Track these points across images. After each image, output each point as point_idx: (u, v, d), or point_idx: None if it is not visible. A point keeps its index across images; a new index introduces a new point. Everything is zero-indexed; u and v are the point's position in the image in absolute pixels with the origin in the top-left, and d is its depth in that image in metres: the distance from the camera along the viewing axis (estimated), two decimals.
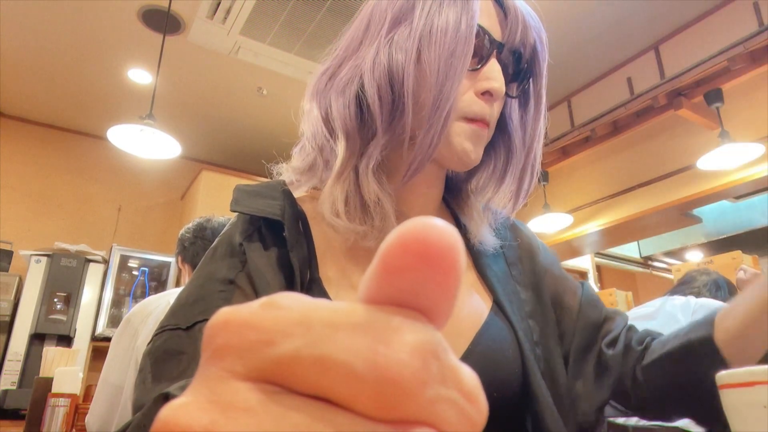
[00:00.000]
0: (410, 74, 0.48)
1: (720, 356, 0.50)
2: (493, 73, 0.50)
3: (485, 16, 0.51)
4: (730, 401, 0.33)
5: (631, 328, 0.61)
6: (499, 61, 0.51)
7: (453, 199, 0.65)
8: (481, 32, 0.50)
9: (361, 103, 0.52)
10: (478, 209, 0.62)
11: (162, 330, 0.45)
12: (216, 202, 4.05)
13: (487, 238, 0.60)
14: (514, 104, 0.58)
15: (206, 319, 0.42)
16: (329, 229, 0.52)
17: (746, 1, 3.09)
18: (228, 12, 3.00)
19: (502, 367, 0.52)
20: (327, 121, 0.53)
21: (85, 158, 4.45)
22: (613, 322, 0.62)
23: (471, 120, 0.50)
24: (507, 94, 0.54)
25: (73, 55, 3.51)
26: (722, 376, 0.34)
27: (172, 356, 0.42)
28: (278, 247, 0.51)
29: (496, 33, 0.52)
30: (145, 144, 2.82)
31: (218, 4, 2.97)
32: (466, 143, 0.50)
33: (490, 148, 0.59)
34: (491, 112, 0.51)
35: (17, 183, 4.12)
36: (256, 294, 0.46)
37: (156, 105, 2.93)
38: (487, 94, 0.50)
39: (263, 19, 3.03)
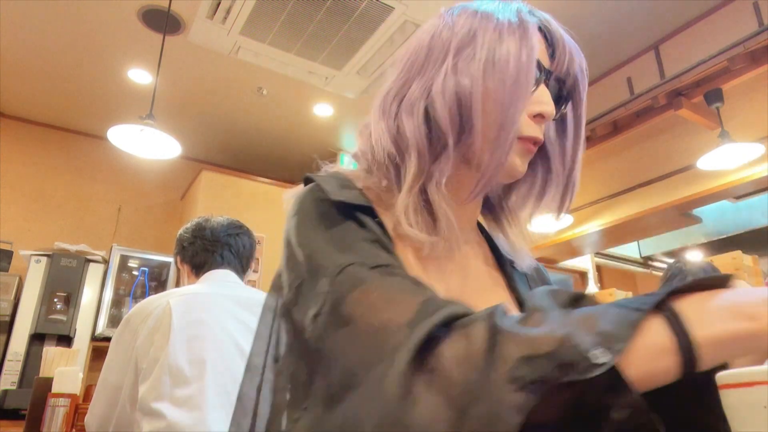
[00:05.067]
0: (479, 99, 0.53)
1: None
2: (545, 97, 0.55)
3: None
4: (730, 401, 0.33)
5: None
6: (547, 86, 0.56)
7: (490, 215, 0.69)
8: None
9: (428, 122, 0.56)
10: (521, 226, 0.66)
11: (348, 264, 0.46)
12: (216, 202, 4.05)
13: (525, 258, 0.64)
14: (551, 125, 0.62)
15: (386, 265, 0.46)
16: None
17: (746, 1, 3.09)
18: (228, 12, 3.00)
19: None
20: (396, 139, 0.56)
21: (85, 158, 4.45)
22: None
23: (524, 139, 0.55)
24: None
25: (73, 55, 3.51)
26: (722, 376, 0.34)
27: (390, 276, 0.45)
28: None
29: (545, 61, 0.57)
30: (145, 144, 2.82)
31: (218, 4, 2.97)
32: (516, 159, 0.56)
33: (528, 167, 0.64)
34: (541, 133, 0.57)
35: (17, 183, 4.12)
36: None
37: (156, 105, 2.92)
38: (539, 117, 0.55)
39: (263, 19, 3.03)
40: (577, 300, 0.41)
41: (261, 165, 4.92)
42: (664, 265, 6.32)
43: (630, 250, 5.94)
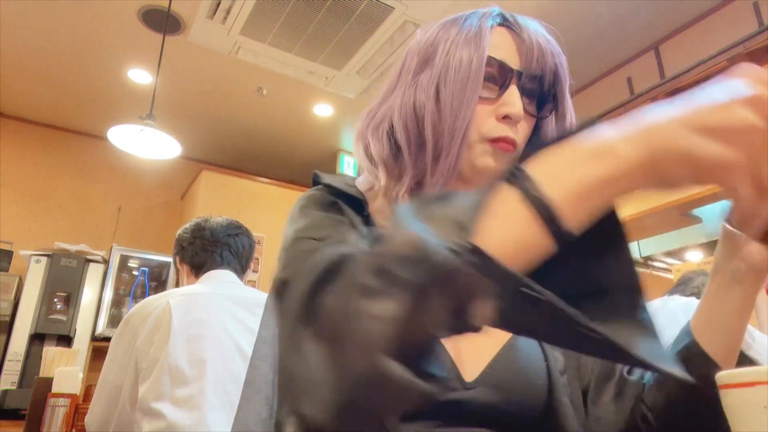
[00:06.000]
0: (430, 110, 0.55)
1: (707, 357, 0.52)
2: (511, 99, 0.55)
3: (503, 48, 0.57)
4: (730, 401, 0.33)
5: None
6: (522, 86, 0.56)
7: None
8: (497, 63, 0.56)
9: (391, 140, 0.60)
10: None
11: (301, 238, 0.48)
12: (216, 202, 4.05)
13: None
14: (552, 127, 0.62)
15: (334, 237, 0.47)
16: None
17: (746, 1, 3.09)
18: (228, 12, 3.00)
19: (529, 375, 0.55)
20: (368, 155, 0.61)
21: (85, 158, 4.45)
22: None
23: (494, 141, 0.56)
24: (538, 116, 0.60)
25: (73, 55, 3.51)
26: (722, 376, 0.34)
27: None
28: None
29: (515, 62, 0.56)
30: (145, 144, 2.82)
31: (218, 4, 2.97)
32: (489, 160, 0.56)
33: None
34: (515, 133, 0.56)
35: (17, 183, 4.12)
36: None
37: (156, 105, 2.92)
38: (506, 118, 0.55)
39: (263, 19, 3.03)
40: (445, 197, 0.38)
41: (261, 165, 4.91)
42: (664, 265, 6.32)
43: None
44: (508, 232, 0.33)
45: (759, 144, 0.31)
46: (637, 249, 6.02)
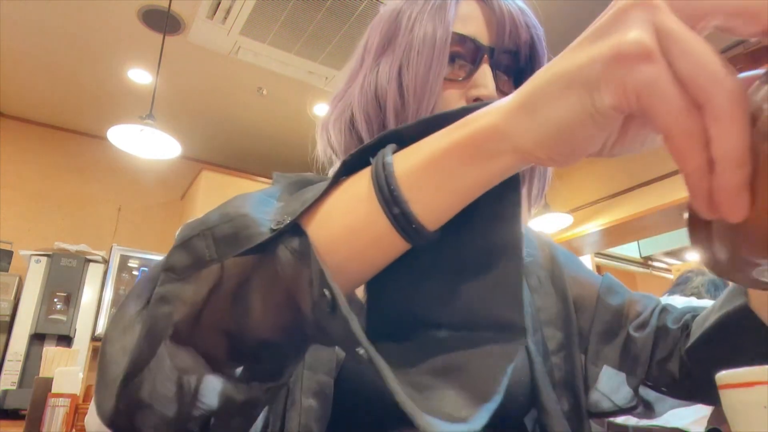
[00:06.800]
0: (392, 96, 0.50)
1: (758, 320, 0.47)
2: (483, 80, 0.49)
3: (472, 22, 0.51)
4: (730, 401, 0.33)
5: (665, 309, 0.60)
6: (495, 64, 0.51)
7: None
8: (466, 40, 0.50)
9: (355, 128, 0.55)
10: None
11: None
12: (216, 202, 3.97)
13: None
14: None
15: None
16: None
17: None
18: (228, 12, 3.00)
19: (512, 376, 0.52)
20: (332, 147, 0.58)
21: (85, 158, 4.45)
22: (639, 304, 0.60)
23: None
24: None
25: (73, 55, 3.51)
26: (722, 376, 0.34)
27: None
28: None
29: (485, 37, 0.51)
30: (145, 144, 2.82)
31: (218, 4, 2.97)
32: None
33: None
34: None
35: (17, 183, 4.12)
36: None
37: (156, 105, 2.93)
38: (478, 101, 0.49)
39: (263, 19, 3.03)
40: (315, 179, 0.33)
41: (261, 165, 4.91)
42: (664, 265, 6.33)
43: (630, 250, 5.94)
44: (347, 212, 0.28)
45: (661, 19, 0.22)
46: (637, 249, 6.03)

§ §

● **Exercise details**: All that is needed is the exact run of lines from the start of the material above through the one containing "27: (172, 356, 0.42)", pictures left out.

● **Answer to the problem**:
Track these points across images. After each image, output each point as point_idx: (u, v, d), or point_idx: None if it is not visible. A point keeps its index across images; a new index introduces a new point. Everything is zero-indexed; u and v are the point's position in the image in absolute pixels with the origin in the top-left, and d is its depth in that image in metres: the distance from the camera along the viewing axis (estimated), two decimals.
[00:00.000]
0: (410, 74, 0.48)
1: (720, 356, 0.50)
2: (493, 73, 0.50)
3: (485, 16, 0.51)
4: (730, 401, 0.33)
5: (631, 328, 0.61)
6: (499, 61, 0.51)
7: (453, 199, 0.65)
8: (481, 32, 0.50)
9: (361, 103, 0.52)
10: (478, 209, 0.62)
11: (162, 330, 0.45)
12: (216, 202, 4.05)
13: (487, 238, 0.60)
14: (514, 104, 0.58)
15: (206, 319, 0.42)
16: (329, 229, 0.52)
17: (746, 1, 3.09)
18: (228, 12, 3.00)
19: (502, 367, 0.52)
20: (327, 121, 0.53)
21: (85, 158, 4.45)
22: (613, 322, 0.62)
23: (471, 120, 0.50)
24: (507, 94, 0.54)
25: (73, 55, 3.51)
26: (722, 376, 0.34)
27: (172, 356, 0.42)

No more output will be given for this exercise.